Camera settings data
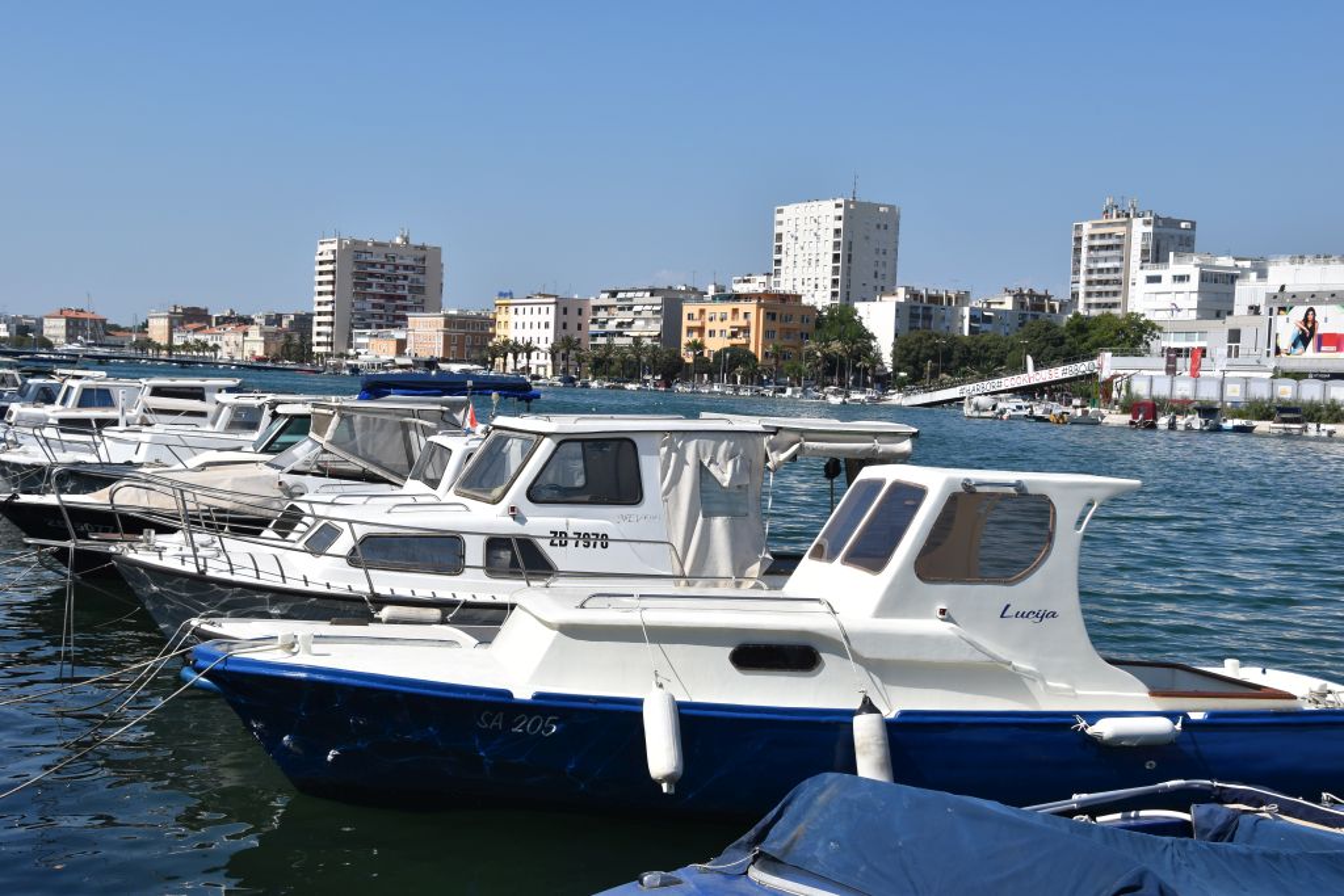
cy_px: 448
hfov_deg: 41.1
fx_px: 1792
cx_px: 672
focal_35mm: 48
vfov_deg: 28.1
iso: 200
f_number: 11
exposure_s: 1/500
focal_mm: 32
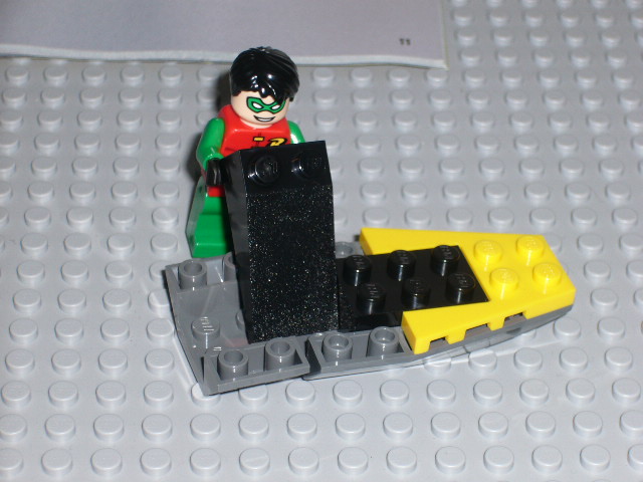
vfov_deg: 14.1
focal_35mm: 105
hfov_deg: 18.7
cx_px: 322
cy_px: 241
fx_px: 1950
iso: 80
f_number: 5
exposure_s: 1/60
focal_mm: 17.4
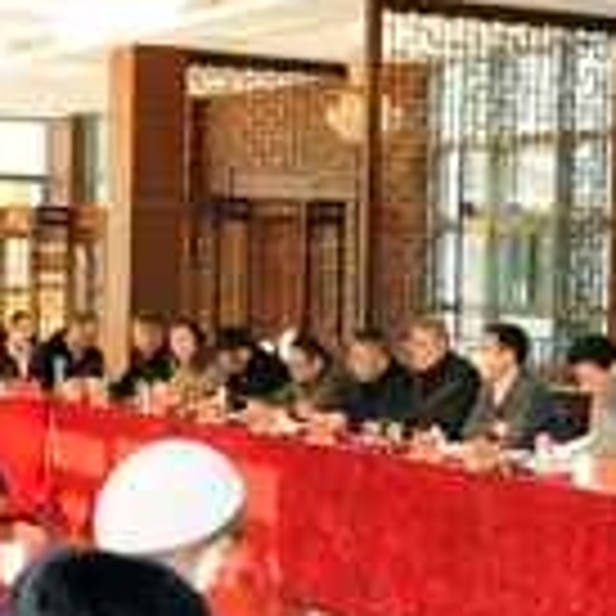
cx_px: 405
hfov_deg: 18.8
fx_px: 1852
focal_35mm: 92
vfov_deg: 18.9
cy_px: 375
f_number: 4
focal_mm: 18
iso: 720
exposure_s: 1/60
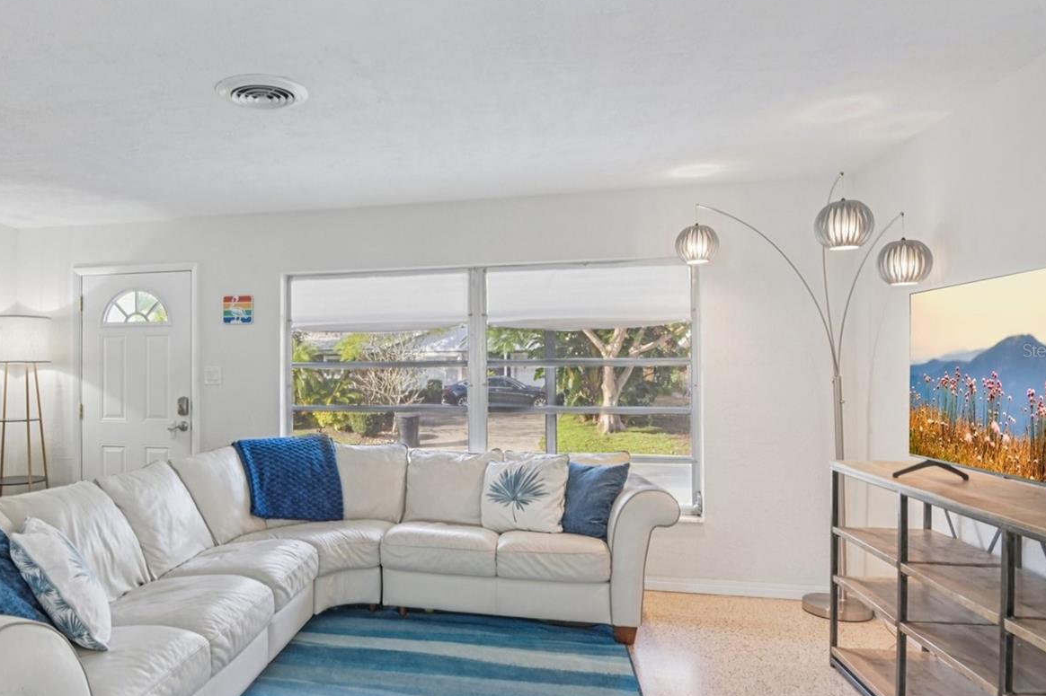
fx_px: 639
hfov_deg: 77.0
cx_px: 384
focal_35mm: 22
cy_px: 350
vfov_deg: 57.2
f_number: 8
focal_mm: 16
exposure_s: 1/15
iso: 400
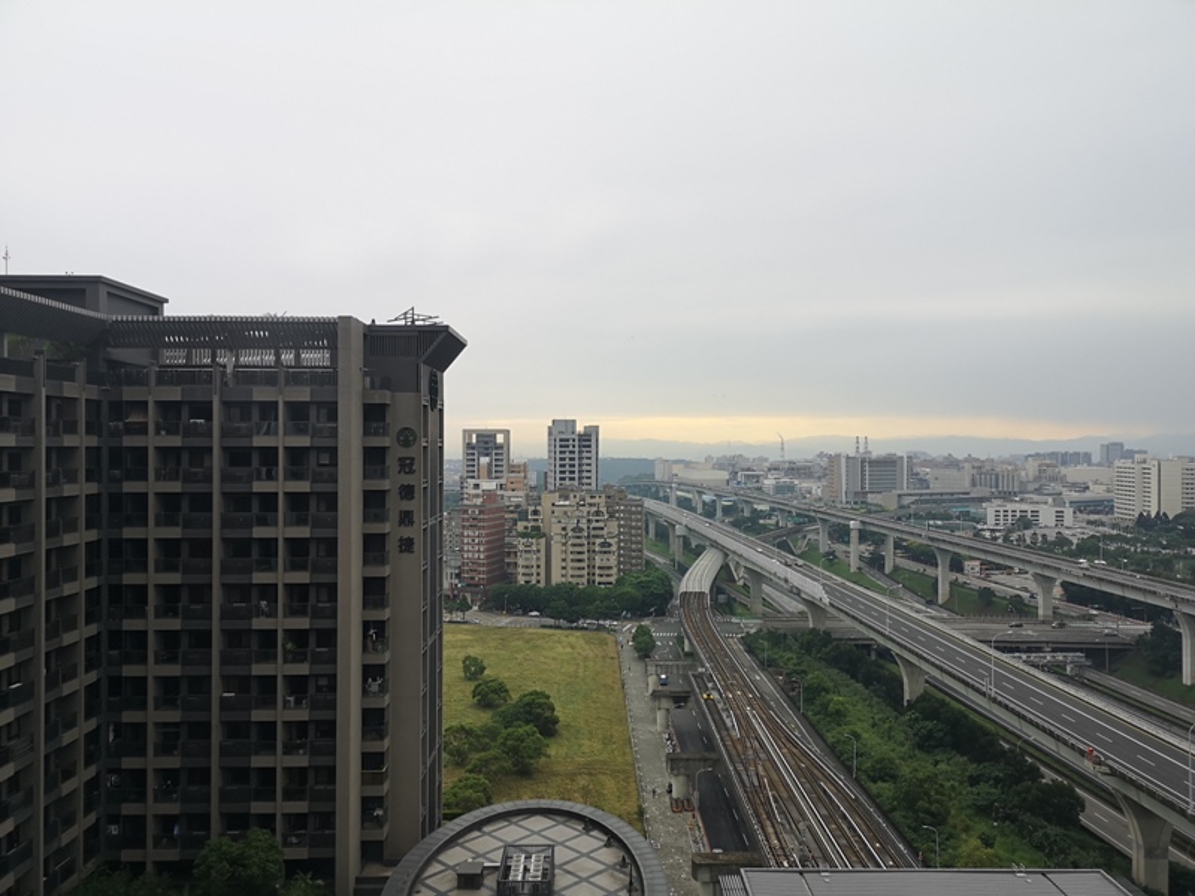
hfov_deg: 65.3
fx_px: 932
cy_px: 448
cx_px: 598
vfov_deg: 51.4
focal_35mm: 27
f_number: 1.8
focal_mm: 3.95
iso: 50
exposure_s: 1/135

| Your assignment |
Every record should be duplicated exactly, though any picture in it must be left out.

| Written reply |
cy_px: 448
hfov_deg: 41.1
fx_px: 1792
cx_px: 672
focal_35mm: 48
vfov_deg: 28.1
iso: 200
f_number: 11
exposure_s: 1/500
focal_mm: 32
vfov_deg: 14.1
focal_35mm: 105
hfov_deg: 18.7
cx_px: 322
cy_px: 241
fx_px: 1950
iso: 80
f_number: 5
exposure_s: 1/60
focal_mm: 17.4
cx_px: 405
hfov_deg: 18.8
fx_px: 1852
focal_35mm: 92
vfov_deg: 18.9
cy_px: 375
f_number: 4
focal_mm: 18
iso: 720
exposure_s: 1/60
fx_px: 639
hfov_deg: 77.0
cx_px: 384
focal_35mm: 22
cy_px: 350
vfov_deg: 57.2
f_number: 8
focal_mm: 16
exposure_s: 1/15
iso: 400
hfov_deg: 65.3
fx_px: 932
cy_px: 448
cx_px: 598
vfov_deg: 51.4
focal_35mm: 27
f_number: 1.8
focal_mm: 3.95
iso: 50
exposure_s: 1/135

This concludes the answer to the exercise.